People who discover a posthumous shock often engage in self-flagellation, Fleet says, usually in the form of "I am so stupid/dumb/blind. How could I have not known about this?" and "What will happen if/when people find out?" Poring over Henry's passionate missives to other women, "I thought, I did not know this man," Julie Metz says. "I saw only the part of him that he had been willing to show me. I came to realize that our life together was quite limited."

Cadaver feet with Liar tag
Am I Still "Me"?

"When you discover that your partner has been unfaithful, you experience a PTSD-type response that is not simply a loss of trust but a basic loss of self—a disintegration, a shattering," says Janis Abrahms Spring, a Connecticut clinical psychologist and author of books including How Can I Forgive You? The Courage to Forgive, the Freedom Not To. "You may have always known yourself as attractive, desirable, competent, funny, and resourceful. When you find out that your partner has had an affair, you lose all of that positive sense and you can't easily recapture it."

One also experiences a loss of a sense of specialness: "You thought you mattered to someone like no one else and now you've discovered that you are replaceable and interchangeable." Then comes a profound loss of faith—in God, in karma, in justice.

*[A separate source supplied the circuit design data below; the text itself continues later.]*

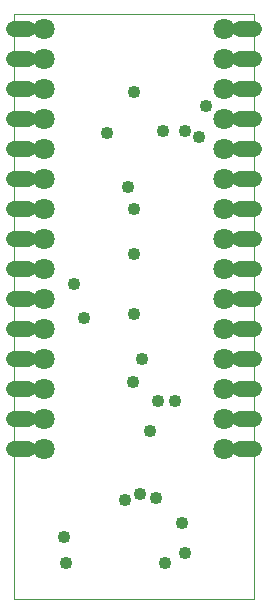
<source format=gbs>
G75*
%MOIN*%
%OFA0B0*%
%FSLAX25Y25*%
%IPPOS*%
%LPD*%
%AMOC8*
5,1,8,0,0,1.08239X$1,22.5*
%
%ADD10C,0.00000*%
%ADD11C,0.07100*%
%ADD12C,0.05224*%
%ADD13C,0.04262*%
D10*
X0005050Y0028010D02*
X0005050Y0223010D01*
X0085050Y0223010D01*
X0085050Y0028010D01*
X0005050Y0028010D01*
D11*
X0015050Y0078010D03*
X0015050Y0088010D03*
X0015050Y0098010D03*
X0015050Y0108010D03*
X0015050Y0118010D03*
X0015050Y0128010D03*
X0015050Y0138010D03*
X0015050Y0148010D03*
X0015050Y0158010D03*
X0015050Y0168010D03*
X0015050Y0178010D03*
X0015050Y0188010D03*
X0015050Y0198010D03*
X0015050Y0208010D03*
X0015050Y0218010D03*
X0075050Y0218010D03*
X0075050Y0208010D03*
X0075050Y0198010D03*
X0075050Y0188010D03*
X0075050Y0178010D03*
X0075050Y0168010D03*
X0075050Y0158010D03*
X0075050Y0148010D03*
X0075050Y0138010D03*
X0075050Y0128010D03*
X0075050Y0118010D03*
X0075050Y0108010D03*
X0075050Y0098010D03*
X0075050Y0088010D03*
X0075050Y0078010D03*
D12*
X0080326Y0078010D02*
X0085050Y0078010D01*
X0085050Y0088010D02*
X0080326Y0088010D01*
X0080326Y0098010D02*
X0085050Y0098010D01*
X0085050Y0108010D02*
X0080326Y0108010D01*
X0080326Y0118010D02*
X0085050Y0118010D01*
X0085050Y0128010D02*
X0080326Y0128010D01*
X0080326Y0138010D02*
X0085050Y0138010D01*
X0085050Y0148010D02*
X0080326Y0148010D01*
X0080326Y0158010D02*
X0085050Y0158010D01*
X0085050Y0168010D02*
X0080326Y0168010D01*
X0080326Y0178010D02*
X0085050Y0178010D01*
X0085050Y0188010D02*
X0080326Y0188010D01*
X0080326Y0198010D02*
X0085050Y0198010D01*
X0085050Y0208010D02*
X0080326Y0208010D01*
X0080326Y0218010D02*
X0085050Y0218010D01*
X0009774Y0218010D02*
X0005050Y0218010D01*
X0005050Y0208010D02*
X0009774Y0208010D01*
X0009774Y0198010D02*
X0005050Y0198010D01*
X0005050Y0188010D02*
X0009774Y0188010D01*
X0009774Y0178010D02*
X0005050Y0178010D01*
X0005050Y0168010D02*
X0009774Y0168010D01*
X0009774Y0158010D02*
X0005050Y0158010D01*
X0005050Y0148010D02*
X0009774Y0148010D01*
X0009774Y0138010D02*
X0005050Y0138010D01*
X0005050Y0128010D02*
X0009774Y0128010D01*
X0009774Y0118010D02*
X0005050Y0118010D01*
X0005050Y0108010D02*
X0009774Y0108010D01*
X0009774Y0098010D02*
X0005050Y0098010D01*
X0005050Y0088010D02*
X0009774Y0088010D01*
X0009774Y0078010D02*
X0005050Y0078010D01*
D13*
X0021750Y0048910D03*
X0022350Y0040010D03*
X0042050Y0061110D03*
X0047050Y0063210D03*
X0052150Y0061810D03*
X0050250Y0084010D03*
X0053050Y0094010D03*
X0058550Y0094010D03*
X0047550Y0108010D03*
X0044550Y0100510D03*
X0045050Y0123010D03*
X0045050Y0143010D03*
X0045050Y0158010D03*
X0043050Y0165510D03*
X0035950Y0183510D03*
X0045050Y0197010D03*
X0054550Y0184010D03*
X0062050Y0184010D03*
X0066550Y0182010D03*
X0069050Y0192510D03*
X0028350Y0121710D03*
X0025050Y0133010D03*
X0061050Y0053510D03*
X0061950Y0043310D03*
X0055450Y0040210D03*
M02*

</source>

And then, while weathering the emotional storm brought on by betrayal, the recipient of a posthumous secret rides the waves of grief: sadness, intense fear about the future, occasional relief, and regret.

Discussing her double trauma now, Julie Metz displays an equanimity that was long in coming and hard-won. Seven summers ago, as detailed in Metz's memoir Perfection, every day brought new layers of rage, shame, and pain.

"People don't always want to admit when they're in a furious rage," Metz muses now. "It doesn't seem like a very honorable emotion."

Yet for many facing postmortem revelations, fury comes first. Fleet calls it "anger at the deceased for the egregious breach of trust, at the inability to confront the deceased, and at themselves for grieving the death of someone who 'doesn't deserve' that kind of emotional investment." It's the primal response to a primal indignity: You lied to me. You tricked me. Charlene Martel felt that deep-down ire while learning at age 16 that the man she'd grown up believing was her father was not.

Martel's mother died unexpectedly in 1989. Two months later, a family friend revealed that Martel's biological father was her mother's long-gone boyfriend; the violent man whom Martel had always called "Dad" was not her blood kin. Her siblings were actually half-siblings.

"I felt that I had lost everything. My family was not exactly my family anymore. My entire family, such as it was, had lied to me my entire life"—especially Martel's mother, "who had always raised me to tell the truth at all costs."

"I honestly thought [it] was some cruel joke-though, realistically, it made sense of a few things, such as why I was never shown my full birth certificate." It also explained the huge age gap between Martel and her closest sister. She had once asked her mother about this gap: "She explained that she had had two boys between us who had died. Now I can't help but wonder if that was just another fabrication to hold together the elaborate deception."

Legally Bitter

Mark Sichel and his father weren't close. In fact, they'd been estranged for many years when Sichel, a New York City psychotherapist and the author of Healing Family Rifts, learned that his father was dying of leukemia.